Glioblastoma is one of the most aggressive forms of brain cancer, characterized by rapid metastasis [1], treatment resistivity [2], and low survival rates [3]. Only 3 % of patients survive the five-year mark post-diagnosis, [3] a statistic that underscores the inadequacy of current treatments that include invasive surgery and chemotherapy [1]. Glioblastoma is a malignancy that originates from astrocytes, which play various supportive roles in the central nervous system, including maintaining the integrity of the blood-brain barrier (BBB) [4]. The BBB is a protective barrier that regulates the passage of substances between the bloodstream and the brain. Glioblastoma affects astrocyte-vascular interactions within the BBB and the brain's microenvironment which contributes to the challenges in treating this type of brain cancer [5]. Glioblastoma poses a diagnostic challenge due to the rapid rate of metastasis that quickly manifests in more pronounced symptoms, including seizures and hearing loss [6]. The aggressive nature of glioblastoma, combined with its origin in cells that contribute to the BBB, makes it difficult to remove the tumor without affecting surrounding healthy brain tissue. This complexity underscores the need for early detection strategies and targeted therapeutic approaches to glioblastoma. Factors that increase glioblastoma risk include age-dependent changes in the central nervous system, such as decreased immune function [7], genetic mutations in the p53 tumor suppressor gene [8], and exposure to high-level radiation [9]. Strategies focused on reducing metastasis include immunotherapy [10] and oncolytic virotherapy [11]. Due to the diverse genetic nature of the glioblastoma malignancy, the therapeutic translation of these promising approaches has not been successful in clinical trials [12].

Glioblastoma-derived extracellular vehicles (EVs) play a significant role in intercellular communication, encapsulating proteins, nucleic acids, and lipids, which can serve as potential biomarkers for the disease.
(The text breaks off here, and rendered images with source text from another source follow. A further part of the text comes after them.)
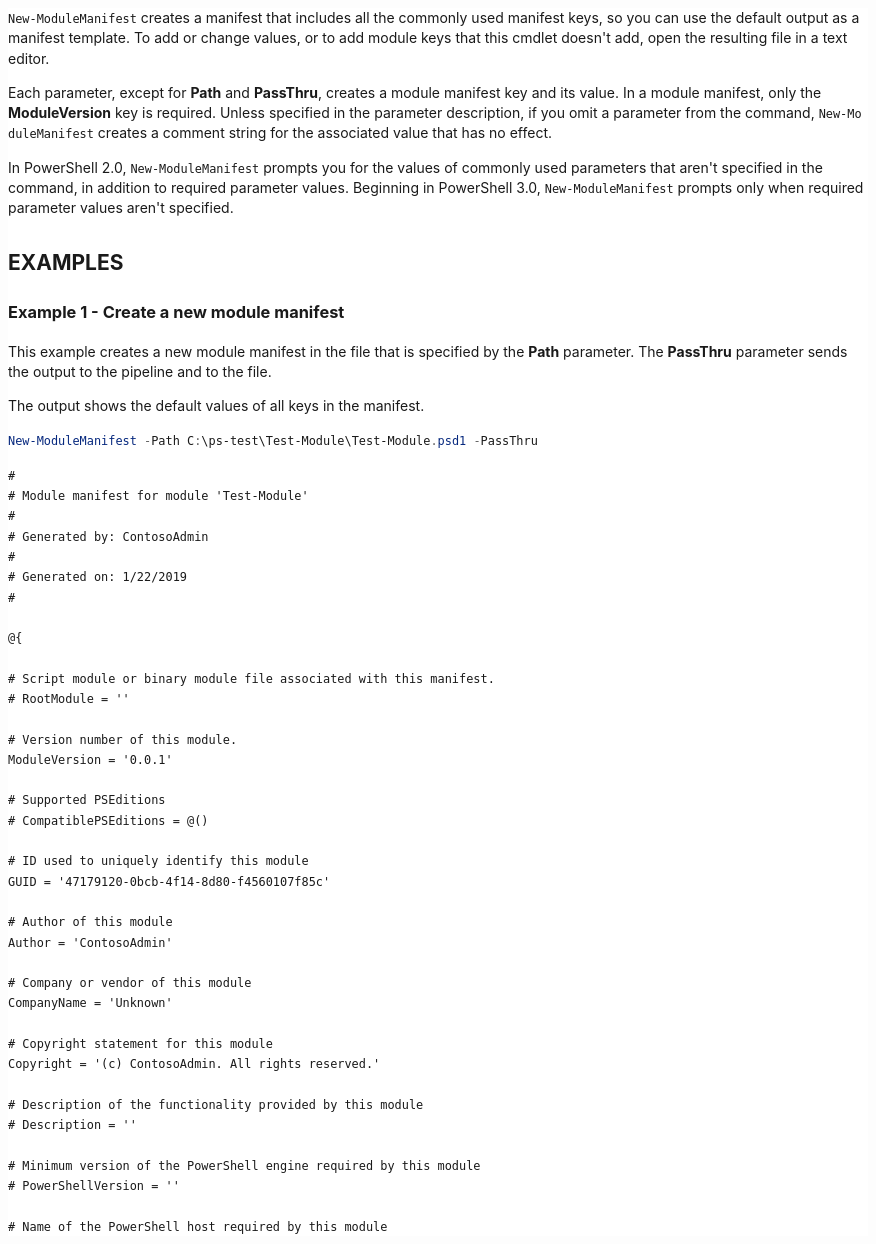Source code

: `New-ModuleManifest` creates a manifest that includes all the commonly used manifest keys, so you
can use the default output as a manifest template. To add or change values, or to add module keys
that this cmdlet doesn't add, open the resulting file in a text editor.

Each parameter, except for **Path** and **PassThru**, creates a module manifest key and its value.
In a module manifest, only the **ModuleVersion** key is required. Unless specified in the parameter
description, if you omit a parameter from the command, `New-ModuleManifest` creates a comment string
for the associated value that has no effect.

In PowerShell 2.0, `New-ModuleManifest` prompts you for the values of commonly used parameters that
aren't specified in the command, in addition to required parameter values. Beginning in PowerShell
3.0, `New-ModuleManifest` prompts only when required parameter values aren't specified.

## EXAMPLES

### Example 1 - Create a new module manifest

This example creates a new module manifest in the file that is specified by the **Path** parameter.
The **PassThru** parameter sends the output to the pipeline and to the file.

The output shows the default values of all keys in the manifest.

```powershell
New-ModuleManifest -Path C:\ps-test\Test-Module\Test-Module.psd1 -PassThru
```

```Output
#
# Module manifest for module 'Test-Module'
#
# Generated by: ContosoAdmin
#
# Generated on: 1/22/2019
#

@{

# Script module or binary module file associated with this manifest.
# RootModule = ''

# Version number of this module.
ModuleVersion = '0.0.1'

# Supported PSEditions
# CompatiblePSEditions = @()

# ID used to uniquely identify this module
GUID = '47179120-0bcb-4f14-8d80-f4560107f85c'

# Author of this module
Author = 'ContosoAdmin'

# Company or vendor of this module
CompanyName = 'Unknown'

# Copyright statement for this module
Copyright = '(c) ContosoAdmin. All rights reserved.'

# Description of the functionality provided by this module
# Description = ''

# Minimum version of the PowerShell engine required by this module
# PowerShellVersion = ''

# Name of the PowerShell host required by this module
```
Glioblastomas have diverse molecular characteristics, and the identification of EV-derived proteomic markers may contribute to the development of less invasive and personalized medical treatment by providing a more comprehensive understanding of the specific molecular profile of each patient's tumor [13]. Proteomic analysis indicates that the content of the EVs mirrors the phenotypic signature of the respective glioblastoma cells [14]. Previous work identified the circular RNA EV-derived circSMARCA5 and circHIPK3 as promising prognostic serum indicators [15]. High-throughput proteomic analysis of six cell glioblastoma cell lines identified ANXA1, ITGB1, ACTR3, ALIX, CALR, and IGF2R as potential markers of an aggressive tumor [16]. Mass spectrometry analysis of EVs derived from five glioblastoma cell lines identified a subset of 133 proteins associated with resistance to treatment, invasion, angiogenesis, and the modulation of the immune response [17].
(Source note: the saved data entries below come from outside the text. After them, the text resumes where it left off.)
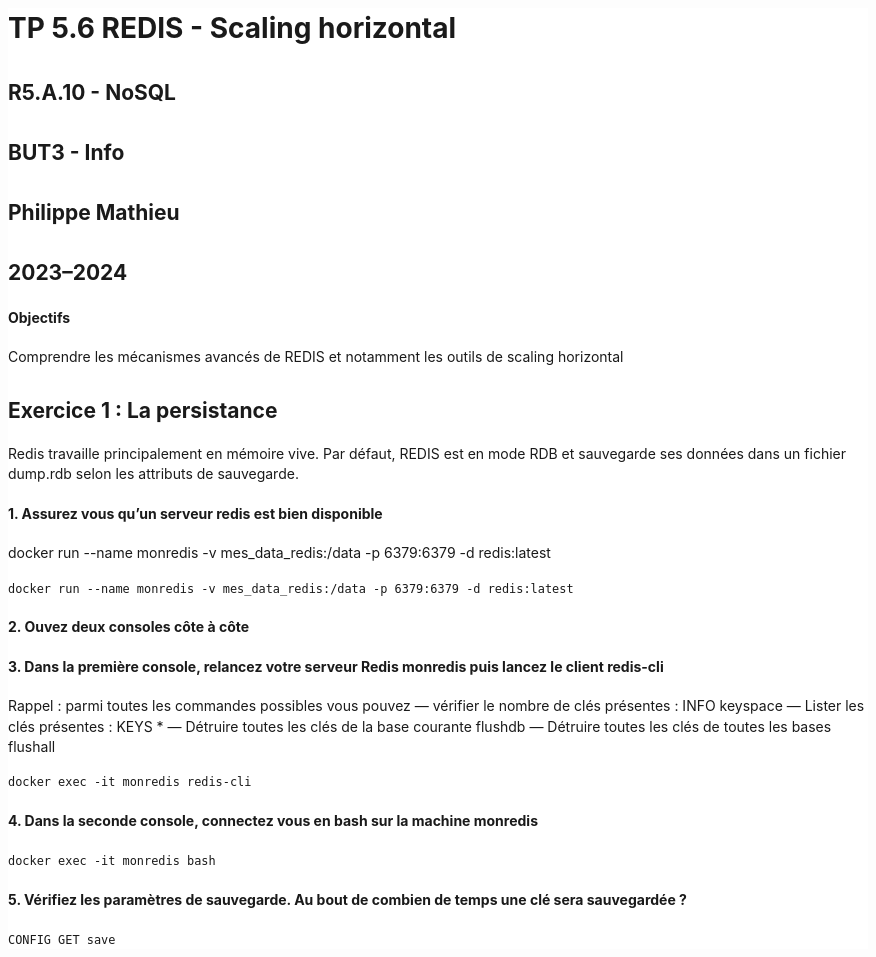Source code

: # TP 5.6 REDIS - Scaling horizontal
## R5.A.10 - NoSQL
## BUT3 - Info
## Philippe Mathieu
## 2023–2024

#### Objectifs

Comprendre les mécanismes avancés de REDIS et notamment les outils de scaling horizontal

## Exercice 1 : La persistance

Redis travaille principalement en mémoire vive. Par défaut, REDIS est en mode RDB et sauvegarde ses données dans un fichier dump.rdb selon les attributs de sauvegarde.

#### 1. Assurez vous qu’un serveur redis est bien disponible
docker run --name monredis -v mes_data_redis:/data -p 6379:6379 -d redis:latest

```shell
docker run --name monredis -v mes_data_redis:/data -p 6379:6379 -d redis:latest
```

#### 2. Ouvez deux consoles côte à côte

#### 3. Dans la première console, relancez votre serveur Redis monredis puis lancez le client redis-cli
Rappel : parmi toutes les commandes possibles vous pouvez
— vérifier le nombre de clés présentes : INFO keyspace
— Lister les clés présentes : KEYS *
— Détruire toutes les clés de la base courante flushdb
— Détruire toutes les clés de toutes les bases flushall

```shell
docker exec -it monredis redis-cli
```

#### 4. Dans la seconde console, connectez vous en bash sur la machine monredis

```shell
docker exec -it monredis bash
```

#### 5. Vérifiez les paramètres de sauvegarde. Au bout de combien de temps une clé sera sauvegardée ?

```shell
CONFIG GET save
```
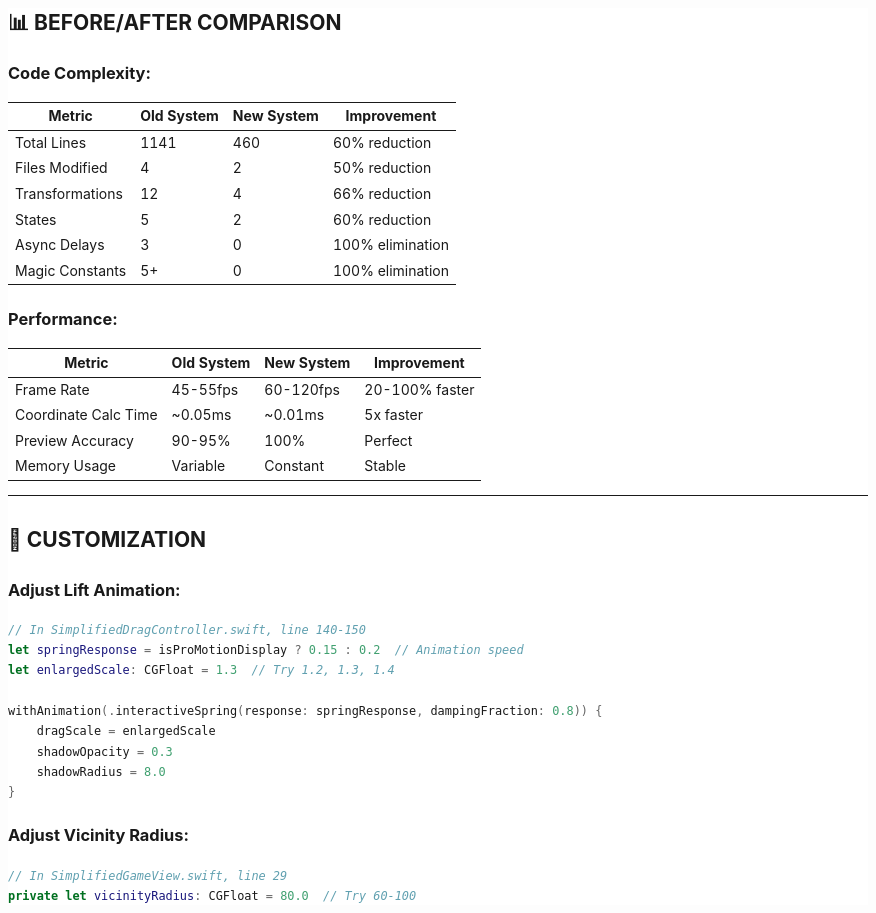 
## 📊 BEFORE/AFTER COMPARISON

### Code Complexity:

| Metric | Old System | New System | Improvement |
|--------|-----------|------------|-------------|
| Total Lines | 1141 | 460 | 60% reduction |
| Files Modified | 4 | 2 | 50% reduction |
| Transformations | 12 | 4 | 66% reduction |
| States | 5 | 2 | 60% reduction |
| Async Delays | 3 | 0 | 100% elimination |
| Magic Constants | 5+ | 0 | 100% elimination |

### Performance:

| Metric | Old System | New System | Improvement |
|--------|-----------|------------|-------------|
| Frame Rate | 45-55fps | 60-120fps | 20-100% faster |
| Coordinate Calc Time | ~0.05ms | ~0.01ms | 5x faster |
| Preview Accuracy | 90-95% | 100% | Perfect |
| Memory Usage | Variable | Constant | Stable |

---

## 🎨 CUSTOMIZATION

### Adjust Lift Animation:

```swift
// In SimplifiedDragController.swift, line 140-150
let springResponse = isProMotionDisplay ? 0.15 : 0.2  // Animation speed
let enlargedScale: CGFloat = 1.3  // Try 1.2, 1.3, 1.4

withAnimation(.interactiveSpring(response: springResponse, dampingFraction: 0.8)) {
    dragScale = enlargedScale
    shadowOpacity = 0.3
    shadowRadius = 8.0
}
```

### Adjust Vicinity Radius:

```swift
// In SimplifiedGameView.swift, line 29
private let vicinityRadius: CGFloat = 80.0  // Try 60-100
```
While these studies provide a good map of EV-derived proteomic markers across different glioblastoma cell lines, they don't include a comparison of the expression profiles with healthy cells. This study aims to conduct a mass spectrometry analysis of EVs derived from the LN-229 glioblastoma cell line, human astrocytes, neurons, and human endothelial brain cells (HEBCs) (Fig. 1). This approach involves creating an in vitro model that includes a diverse EVs derived from several cell types as a more accurate representation of the complex environment in the brain. This work aims to identify glioblastoma-specific EV-derived proteomic markers that advance the understanding of cellular communication of brain cancer cells.